▶ [Work item] Each line in the records below, from the one that contains "left back paw: (252, 169)" to the one that contains "right knee: (346, 207)", should be reproduced exactly, the first and last included.

(Data items)
------------

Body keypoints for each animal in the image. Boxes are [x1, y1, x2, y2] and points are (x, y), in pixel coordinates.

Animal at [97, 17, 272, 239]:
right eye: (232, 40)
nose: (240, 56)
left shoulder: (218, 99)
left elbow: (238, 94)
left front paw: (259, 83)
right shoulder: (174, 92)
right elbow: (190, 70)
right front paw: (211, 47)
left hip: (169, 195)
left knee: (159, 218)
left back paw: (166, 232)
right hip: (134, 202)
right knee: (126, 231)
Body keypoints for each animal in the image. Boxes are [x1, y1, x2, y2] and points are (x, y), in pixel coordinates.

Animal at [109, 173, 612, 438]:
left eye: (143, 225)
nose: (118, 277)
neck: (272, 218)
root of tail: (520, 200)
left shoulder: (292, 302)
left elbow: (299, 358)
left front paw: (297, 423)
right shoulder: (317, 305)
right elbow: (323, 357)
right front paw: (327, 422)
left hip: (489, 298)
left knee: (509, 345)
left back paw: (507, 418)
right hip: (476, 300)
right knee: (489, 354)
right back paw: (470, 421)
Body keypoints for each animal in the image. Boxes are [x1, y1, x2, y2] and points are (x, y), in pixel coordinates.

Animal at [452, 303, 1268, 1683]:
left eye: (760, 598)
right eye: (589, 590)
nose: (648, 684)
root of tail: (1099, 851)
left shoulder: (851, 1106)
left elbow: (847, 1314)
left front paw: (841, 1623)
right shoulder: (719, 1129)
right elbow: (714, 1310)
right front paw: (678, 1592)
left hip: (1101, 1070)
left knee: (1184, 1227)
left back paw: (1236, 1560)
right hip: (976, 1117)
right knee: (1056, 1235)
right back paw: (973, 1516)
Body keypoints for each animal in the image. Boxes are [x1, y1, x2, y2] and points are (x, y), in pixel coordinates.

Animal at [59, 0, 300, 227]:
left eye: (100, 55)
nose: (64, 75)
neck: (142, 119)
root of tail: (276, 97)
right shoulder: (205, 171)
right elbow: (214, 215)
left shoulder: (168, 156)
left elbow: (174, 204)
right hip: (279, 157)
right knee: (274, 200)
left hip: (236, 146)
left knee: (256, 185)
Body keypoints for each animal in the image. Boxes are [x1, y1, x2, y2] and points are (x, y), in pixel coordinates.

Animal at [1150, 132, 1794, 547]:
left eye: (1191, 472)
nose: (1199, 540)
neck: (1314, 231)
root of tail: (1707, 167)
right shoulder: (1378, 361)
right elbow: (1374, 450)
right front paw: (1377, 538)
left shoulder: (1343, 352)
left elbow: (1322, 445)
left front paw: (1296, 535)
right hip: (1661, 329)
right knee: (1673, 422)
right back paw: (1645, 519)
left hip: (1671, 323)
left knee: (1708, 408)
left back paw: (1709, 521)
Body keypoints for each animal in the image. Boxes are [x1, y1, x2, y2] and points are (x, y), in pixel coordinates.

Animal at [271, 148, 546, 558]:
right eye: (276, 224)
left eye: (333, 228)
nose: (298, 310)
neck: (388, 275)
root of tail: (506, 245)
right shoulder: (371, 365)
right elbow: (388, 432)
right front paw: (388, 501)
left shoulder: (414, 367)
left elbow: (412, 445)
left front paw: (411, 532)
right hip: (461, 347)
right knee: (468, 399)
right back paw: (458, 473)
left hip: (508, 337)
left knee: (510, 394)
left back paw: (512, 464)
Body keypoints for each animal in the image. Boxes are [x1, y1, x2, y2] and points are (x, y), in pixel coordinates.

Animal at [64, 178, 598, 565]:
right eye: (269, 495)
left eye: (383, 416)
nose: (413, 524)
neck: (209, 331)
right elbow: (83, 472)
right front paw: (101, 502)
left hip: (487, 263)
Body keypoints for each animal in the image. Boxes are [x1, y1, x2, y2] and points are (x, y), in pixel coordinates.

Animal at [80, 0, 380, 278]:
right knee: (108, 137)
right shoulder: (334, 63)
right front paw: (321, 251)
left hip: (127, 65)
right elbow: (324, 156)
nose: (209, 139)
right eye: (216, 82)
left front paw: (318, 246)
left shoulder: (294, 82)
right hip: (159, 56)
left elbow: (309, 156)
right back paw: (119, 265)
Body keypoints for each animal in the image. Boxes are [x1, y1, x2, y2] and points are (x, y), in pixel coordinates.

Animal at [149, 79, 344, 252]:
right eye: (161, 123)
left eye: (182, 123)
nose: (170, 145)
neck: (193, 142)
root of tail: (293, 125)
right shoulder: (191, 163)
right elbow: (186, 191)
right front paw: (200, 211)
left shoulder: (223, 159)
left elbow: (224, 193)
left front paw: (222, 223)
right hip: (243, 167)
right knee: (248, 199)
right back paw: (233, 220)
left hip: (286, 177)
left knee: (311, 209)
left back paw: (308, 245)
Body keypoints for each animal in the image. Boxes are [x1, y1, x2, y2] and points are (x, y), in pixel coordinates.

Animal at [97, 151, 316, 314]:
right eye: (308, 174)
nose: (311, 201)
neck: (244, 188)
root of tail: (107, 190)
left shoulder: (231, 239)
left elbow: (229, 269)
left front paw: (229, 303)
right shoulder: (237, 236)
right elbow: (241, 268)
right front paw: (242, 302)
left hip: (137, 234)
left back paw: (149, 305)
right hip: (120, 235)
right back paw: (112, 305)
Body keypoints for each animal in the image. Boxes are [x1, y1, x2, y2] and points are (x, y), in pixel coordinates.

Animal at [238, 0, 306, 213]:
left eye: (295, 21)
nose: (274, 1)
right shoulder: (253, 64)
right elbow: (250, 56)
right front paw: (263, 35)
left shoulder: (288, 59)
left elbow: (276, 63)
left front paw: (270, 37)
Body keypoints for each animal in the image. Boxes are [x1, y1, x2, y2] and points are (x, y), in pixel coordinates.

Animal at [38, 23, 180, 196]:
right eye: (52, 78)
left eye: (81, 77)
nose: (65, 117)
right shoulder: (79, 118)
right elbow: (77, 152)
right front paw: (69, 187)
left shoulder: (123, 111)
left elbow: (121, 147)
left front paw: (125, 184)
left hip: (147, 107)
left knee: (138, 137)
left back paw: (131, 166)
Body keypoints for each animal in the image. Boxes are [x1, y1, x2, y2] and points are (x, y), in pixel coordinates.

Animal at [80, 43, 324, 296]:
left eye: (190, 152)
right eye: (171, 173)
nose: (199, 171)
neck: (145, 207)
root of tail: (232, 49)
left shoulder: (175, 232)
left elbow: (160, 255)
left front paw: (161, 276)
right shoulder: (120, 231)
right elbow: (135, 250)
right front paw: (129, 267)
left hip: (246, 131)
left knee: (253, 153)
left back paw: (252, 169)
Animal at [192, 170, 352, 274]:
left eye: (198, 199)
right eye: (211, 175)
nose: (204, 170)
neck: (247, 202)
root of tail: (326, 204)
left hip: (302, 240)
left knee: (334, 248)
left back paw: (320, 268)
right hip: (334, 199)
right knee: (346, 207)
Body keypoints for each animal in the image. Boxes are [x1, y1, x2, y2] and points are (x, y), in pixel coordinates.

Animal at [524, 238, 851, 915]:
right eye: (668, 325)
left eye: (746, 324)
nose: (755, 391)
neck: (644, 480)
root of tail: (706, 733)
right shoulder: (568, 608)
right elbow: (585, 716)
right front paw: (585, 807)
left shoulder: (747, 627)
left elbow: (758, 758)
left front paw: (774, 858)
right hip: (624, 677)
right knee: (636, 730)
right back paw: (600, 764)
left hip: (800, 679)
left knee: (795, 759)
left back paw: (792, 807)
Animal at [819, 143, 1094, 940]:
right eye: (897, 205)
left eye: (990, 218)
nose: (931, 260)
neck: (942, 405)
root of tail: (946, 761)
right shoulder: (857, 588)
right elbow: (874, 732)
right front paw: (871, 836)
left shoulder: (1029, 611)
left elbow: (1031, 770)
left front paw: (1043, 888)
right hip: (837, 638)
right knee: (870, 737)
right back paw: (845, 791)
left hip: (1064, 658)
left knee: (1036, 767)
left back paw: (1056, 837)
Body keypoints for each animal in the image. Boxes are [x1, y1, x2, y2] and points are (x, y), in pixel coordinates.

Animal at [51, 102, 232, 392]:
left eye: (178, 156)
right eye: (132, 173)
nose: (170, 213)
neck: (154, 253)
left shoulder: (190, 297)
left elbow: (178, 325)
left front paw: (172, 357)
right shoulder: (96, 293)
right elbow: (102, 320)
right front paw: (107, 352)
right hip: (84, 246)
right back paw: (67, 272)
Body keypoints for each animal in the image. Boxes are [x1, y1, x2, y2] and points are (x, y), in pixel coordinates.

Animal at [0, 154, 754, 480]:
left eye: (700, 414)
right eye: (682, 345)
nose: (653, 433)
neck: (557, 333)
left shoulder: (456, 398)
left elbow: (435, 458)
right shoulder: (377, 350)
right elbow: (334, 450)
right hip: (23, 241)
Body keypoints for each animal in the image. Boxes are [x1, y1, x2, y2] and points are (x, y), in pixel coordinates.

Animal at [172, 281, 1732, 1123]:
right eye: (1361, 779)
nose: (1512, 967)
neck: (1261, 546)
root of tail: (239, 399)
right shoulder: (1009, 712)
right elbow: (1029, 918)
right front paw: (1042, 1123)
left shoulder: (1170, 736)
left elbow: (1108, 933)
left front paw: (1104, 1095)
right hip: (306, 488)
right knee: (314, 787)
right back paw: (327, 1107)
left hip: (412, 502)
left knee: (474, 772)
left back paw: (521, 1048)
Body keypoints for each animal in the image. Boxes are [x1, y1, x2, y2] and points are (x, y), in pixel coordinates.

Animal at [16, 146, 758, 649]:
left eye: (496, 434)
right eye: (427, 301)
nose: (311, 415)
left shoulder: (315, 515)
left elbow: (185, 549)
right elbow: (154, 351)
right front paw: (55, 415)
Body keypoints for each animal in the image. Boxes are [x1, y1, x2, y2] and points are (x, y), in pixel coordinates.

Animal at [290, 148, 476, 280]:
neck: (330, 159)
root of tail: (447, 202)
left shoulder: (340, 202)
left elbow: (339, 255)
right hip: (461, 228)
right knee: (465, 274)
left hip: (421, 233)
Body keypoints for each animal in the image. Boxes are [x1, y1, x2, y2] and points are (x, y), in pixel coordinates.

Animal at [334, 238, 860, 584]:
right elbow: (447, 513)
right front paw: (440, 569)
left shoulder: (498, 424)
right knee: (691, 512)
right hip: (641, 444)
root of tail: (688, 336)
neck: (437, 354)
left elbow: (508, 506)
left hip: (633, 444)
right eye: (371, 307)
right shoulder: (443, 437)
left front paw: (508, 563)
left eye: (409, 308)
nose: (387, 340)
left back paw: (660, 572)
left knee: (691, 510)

------------

▶ [Solved problem]
left back paw: (252, 169)
Animal at [192, 170, 352, 274]:
left eye: (198, 199)
right eye: (211, 175)
nose: (204, 170)
neck: (247, 202)
root of tail: (326, 204)
left hip: (302, 240)
left knee: (334, 248)
left back paw: (320, 268)
right hip: (334, 199)
right knee: (346, 207)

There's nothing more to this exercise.